[Chart comprehension data]
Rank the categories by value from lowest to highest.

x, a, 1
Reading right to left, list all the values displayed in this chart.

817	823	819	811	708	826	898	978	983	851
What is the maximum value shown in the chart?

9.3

TASK PROMPT ▸ Copy every one of the entries above line for line, keeping each character unchanged.

OUTPUT FOR THIS TASK ▸
Rank the categories by value from lowest to highest.

x, a, 1
Reading right to left, list all the values displayed in this chart.

817	823	819	811	708	826	898	978	983	851
What is the maximum value shown in the chart?

9.3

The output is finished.